Sì, è per me un richiamo al Cristo Velato che si trova a Napoli. Amo molto il mondo dell’arte, lo seguo con passione e questo piatto viene realizzato sovrapponendo del Lardo di Colonnata all’anguilla sia per un richiamo alla mia terra, sia per una ragione tecnica ben precisa. Il piatto è composto da due filetti sovrapposti di anguilla dallo spessore diverso: la masticazione risulta inevitabilmente differente e anche la succulenza lo è. La cottura avviene in due fasi: a vapore a bassa temperatura; con lo yakitori per una voluta ricerca del sentore di brace. Il lardo serve per veicolare gli aromi come alloro e finocchietto selvatico, mentre nel burro che accompagna il piatto abbiamo erbe fini, cerfoglio, erba cipollina, prezzemolo e un po’ di limone e sale.
Nel menù il richiamo all’arte è molto presente
Sì, ci sono diversi piatti nati da una forte ispirazione artistica. Per esempio il Dripping di gamberi (Gamberi rossi di Mazara del Vallo, arancia, cipolla in agro dolce e pralinato di cipolla) che è un chiaro richiamo a L’Escargot di Henri Matisse: recupero la tecnica di collage del maestro mettendo paste di verdure e verdura fresca come un mosaico. Il Grande rosso (Risotto cotto in acqua di pomodoro, olio di olive nere e origano fresco) è invece dedicato ad Alberto Burri: l’idea alla base del piatto è quella di plasmare il burro come Burri ha fatto con la plastica.
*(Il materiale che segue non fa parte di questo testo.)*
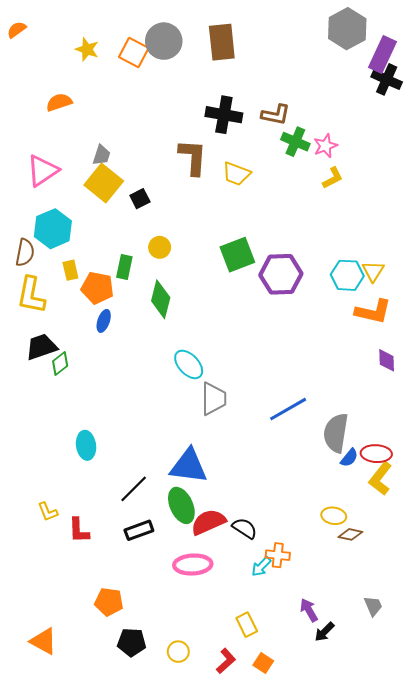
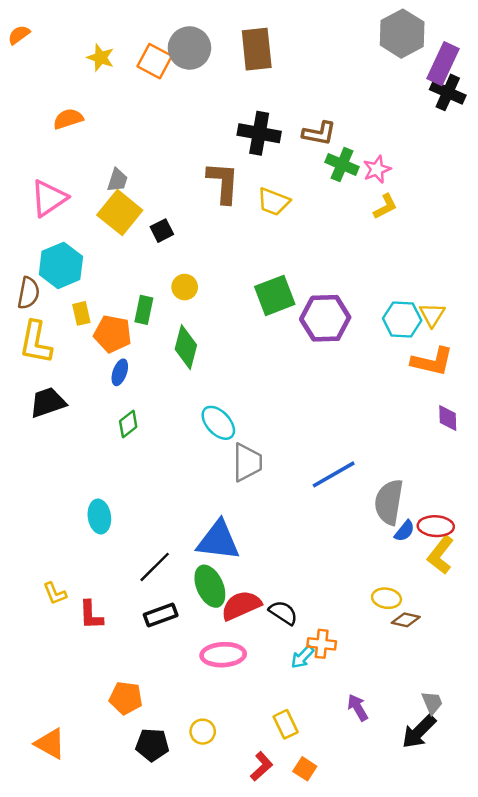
green diamond: (60, 363) -> (128, 424), moved
black arrow: (324, 632) -> (419, 732), moved, size x1.5
yellow circle: (178, 652) -> (203, 732), moved

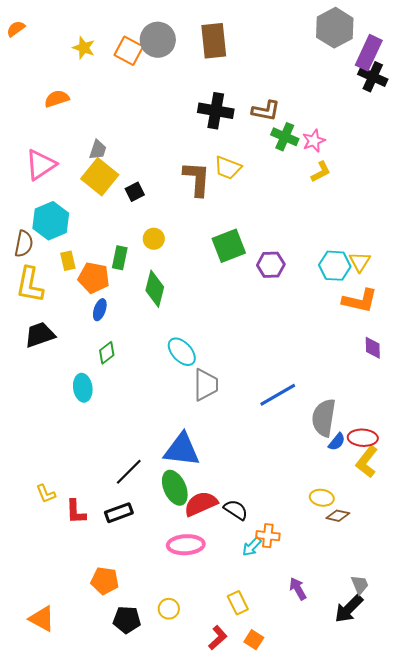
brown L-shape: (223, 183) -> (197, 179), moved
purple hexagon: (325, 318) -> (271, 265), size x0.7
cyan ellipse: (99, 517) -> (83, 388), moved
black rectangle: (161, 615) -> (119, 513), moved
Da dove nasce la sua passione per l’arte?
Nasce sicuramente dal mio trascorso in Francia perché alla Maison Troisgros sono sempre stato stimolato in questo senso: Michel Troisgros è un grande appassionato di arte, abbiamo viaggiato molto insieme e ho avuto la fortuna di visitare anche numerose gallerie. Tanti piatti a Roanne avevano questa ispirazione: lui ha una conoscenza impressionante per la materia, io sono più mosso dalla curiosità.
Quanta Campania c’è nella sua cucina?
Partiamo da Il Pomod’oro: un piatto per me importante. Si tratta di una foglia di riso farcita con petali di pomodoro confit, pesto di basilico, acqua di pomodoro condita con semi e olio al basilico: è il mio modo per portare gli ospiti de La Madernassa a casa mia. Certo è un piatto estivo, ma per me l’estate è la traduzione più semplice della mia personale cultura culinaria: da qui nascono anche la Parmigiana di Melanzane o la Transumanza (Sella di agnello Varvara marinata con spezie e erbe, terrina di zucchine e cetrioli, salsa tzatziki) in cui le zucchine sono quasi alla scapece ma realizzate à la minute. C’è insomma un grande richiamo alla cultura campana, che però è sempre associata ad altre tecniche.
E poi c’è già un piatto signature che cambia in base alle stagioni, ma che resta fortemente identitario.
È quello preparato con il latte cagliato. Il richiamo è a Lucio Fontana: abbiamo iniziato con Rifiorire, ora in carta abbiamo Il re dei fughi. Si parte dalla tecnica per raccontare una stagione e un pensiero: Rifiorire era preparato con piselli, germogli e fiori di stagione che andavano a contornare il latte, mentre ora abbiniamo i porcini o anche il tartufo.